[Opening Supplied data section]
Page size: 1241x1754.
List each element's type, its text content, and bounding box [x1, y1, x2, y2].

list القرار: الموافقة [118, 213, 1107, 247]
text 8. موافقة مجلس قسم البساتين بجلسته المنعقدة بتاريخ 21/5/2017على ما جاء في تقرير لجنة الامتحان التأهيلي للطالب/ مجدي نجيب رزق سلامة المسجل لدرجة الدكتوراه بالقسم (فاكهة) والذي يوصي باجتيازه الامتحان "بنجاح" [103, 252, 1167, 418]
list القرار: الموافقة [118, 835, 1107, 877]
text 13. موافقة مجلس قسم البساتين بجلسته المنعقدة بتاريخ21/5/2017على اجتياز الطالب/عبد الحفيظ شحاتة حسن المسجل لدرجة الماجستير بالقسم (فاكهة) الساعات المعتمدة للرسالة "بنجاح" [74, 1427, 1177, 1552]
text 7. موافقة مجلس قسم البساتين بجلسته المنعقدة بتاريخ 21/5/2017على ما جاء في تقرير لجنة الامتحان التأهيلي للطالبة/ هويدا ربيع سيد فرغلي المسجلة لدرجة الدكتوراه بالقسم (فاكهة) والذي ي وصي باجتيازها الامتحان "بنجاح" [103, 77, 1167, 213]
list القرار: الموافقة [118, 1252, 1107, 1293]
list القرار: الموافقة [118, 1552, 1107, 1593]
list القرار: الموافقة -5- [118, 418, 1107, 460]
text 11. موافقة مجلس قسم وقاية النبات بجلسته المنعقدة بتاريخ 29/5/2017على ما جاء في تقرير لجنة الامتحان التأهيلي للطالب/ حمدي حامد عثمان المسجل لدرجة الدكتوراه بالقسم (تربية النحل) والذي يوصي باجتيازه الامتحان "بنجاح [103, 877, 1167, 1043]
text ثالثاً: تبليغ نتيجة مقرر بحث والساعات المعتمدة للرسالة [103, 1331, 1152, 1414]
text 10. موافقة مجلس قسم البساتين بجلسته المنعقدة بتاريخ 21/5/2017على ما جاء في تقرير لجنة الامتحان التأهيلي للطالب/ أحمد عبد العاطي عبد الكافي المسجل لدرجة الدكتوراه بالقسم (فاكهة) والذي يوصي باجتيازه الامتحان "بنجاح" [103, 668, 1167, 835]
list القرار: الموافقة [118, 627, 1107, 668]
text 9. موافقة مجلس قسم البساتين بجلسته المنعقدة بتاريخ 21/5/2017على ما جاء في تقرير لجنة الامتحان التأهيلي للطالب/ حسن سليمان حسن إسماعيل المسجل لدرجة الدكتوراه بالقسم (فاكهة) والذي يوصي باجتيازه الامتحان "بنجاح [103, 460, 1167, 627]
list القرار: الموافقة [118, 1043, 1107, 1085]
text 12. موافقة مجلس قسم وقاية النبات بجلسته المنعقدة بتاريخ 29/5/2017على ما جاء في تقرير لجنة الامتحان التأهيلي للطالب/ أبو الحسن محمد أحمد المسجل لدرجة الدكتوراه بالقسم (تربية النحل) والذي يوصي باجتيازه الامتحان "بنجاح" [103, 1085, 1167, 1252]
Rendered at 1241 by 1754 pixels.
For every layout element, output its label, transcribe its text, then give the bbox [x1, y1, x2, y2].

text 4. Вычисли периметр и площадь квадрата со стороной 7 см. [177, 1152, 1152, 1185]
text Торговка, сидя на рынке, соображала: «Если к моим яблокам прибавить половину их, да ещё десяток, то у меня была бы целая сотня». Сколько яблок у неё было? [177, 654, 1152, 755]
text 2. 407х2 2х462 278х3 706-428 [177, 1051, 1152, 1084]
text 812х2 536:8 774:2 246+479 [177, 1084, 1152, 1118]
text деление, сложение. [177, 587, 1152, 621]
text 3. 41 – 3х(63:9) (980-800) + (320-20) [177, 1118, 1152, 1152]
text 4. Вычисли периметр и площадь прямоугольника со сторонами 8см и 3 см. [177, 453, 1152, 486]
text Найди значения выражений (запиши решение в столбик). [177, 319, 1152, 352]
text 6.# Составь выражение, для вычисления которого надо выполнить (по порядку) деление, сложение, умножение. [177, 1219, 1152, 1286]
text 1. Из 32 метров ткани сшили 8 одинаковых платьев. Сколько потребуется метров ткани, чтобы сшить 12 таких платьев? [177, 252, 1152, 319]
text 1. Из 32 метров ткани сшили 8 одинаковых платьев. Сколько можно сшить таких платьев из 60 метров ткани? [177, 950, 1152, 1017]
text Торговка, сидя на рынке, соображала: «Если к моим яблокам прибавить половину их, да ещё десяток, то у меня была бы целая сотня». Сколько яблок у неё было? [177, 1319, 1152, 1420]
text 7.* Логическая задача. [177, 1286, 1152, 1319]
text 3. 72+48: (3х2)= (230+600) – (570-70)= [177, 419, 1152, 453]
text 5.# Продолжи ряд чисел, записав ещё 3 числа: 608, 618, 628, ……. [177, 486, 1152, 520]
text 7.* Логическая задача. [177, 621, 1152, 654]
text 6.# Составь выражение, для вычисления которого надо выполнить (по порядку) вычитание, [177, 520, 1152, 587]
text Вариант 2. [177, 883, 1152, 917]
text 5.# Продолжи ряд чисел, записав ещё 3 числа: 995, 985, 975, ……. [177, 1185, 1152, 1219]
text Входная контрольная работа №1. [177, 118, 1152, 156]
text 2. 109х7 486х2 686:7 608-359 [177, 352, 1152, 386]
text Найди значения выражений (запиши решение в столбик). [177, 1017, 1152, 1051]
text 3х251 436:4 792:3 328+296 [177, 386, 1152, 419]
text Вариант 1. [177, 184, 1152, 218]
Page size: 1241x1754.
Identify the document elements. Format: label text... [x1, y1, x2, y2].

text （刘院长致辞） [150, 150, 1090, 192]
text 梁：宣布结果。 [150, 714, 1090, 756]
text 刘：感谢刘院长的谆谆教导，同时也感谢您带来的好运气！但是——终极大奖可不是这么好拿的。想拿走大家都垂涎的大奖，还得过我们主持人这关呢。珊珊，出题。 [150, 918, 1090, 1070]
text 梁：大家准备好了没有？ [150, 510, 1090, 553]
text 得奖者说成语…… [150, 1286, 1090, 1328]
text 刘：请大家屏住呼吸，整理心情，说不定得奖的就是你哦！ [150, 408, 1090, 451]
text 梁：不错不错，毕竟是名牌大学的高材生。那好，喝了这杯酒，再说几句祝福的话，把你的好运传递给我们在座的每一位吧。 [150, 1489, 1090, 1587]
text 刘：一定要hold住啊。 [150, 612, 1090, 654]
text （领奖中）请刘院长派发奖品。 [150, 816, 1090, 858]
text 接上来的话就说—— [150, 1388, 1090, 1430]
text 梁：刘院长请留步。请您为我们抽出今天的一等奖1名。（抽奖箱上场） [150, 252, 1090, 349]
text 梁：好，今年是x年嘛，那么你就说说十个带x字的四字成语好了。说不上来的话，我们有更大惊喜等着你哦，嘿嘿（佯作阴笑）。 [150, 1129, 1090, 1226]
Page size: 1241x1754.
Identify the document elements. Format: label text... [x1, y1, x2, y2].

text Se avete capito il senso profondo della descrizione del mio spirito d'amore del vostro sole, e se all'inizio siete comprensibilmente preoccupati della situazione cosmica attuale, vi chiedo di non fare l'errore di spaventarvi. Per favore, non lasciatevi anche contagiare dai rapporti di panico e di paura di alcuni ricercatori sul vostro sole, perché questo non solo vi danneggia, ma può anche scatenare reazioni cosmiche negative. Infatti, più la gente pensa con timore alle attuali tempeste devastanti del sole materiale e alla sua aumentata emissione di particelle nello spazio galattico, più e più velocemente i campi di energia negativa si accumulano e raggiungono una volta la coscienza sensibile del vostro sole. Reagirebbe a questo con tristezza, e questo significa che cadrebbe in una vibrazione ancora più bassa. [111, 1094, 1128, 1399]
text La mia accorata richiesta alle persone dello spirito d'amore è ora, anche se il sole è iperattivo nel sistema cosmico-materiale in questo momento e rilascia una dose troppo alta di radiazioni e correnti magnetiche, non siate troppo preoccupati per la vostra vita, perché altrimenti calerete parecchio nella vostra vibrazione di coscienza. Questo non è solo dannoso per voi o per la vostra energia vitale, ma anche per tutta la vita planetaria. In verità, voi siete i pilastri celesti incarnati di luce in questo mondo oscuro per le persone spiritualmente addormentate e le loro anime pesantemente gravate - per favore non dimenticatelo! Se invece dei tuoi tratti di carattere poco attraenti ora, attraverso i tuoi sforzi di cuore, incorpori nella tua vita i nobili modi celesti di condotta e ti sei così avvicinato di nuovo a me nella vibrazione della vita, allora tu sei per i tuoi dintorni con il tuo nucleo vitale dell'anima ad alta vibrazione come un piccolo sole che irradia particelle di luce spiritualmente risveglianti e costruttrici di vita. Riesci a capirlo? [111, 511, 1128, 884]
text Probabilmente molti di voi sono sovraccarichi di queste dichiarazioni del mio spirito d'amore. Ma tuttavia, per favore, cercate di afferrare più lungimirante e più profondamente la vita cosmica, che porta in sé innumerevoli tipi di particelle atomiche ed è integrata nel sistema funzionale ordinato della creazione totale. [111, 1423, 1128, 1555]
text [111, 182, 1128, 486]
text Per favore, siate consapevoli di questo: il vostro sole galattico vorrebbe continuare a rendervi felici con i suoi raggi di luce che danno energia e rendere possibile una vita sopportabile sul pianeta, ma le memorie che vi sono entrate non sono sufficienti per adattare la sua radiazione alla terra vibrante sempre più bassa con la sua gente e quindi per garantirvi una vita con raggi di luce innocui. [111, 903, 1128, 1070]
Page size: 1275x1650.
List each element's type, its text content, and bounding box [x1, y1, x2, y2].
[Closing Supplied data section]
__Work instruction__. Tally the lines of the records above that contain the word "которого". Give only the total.

__Task answer__. 2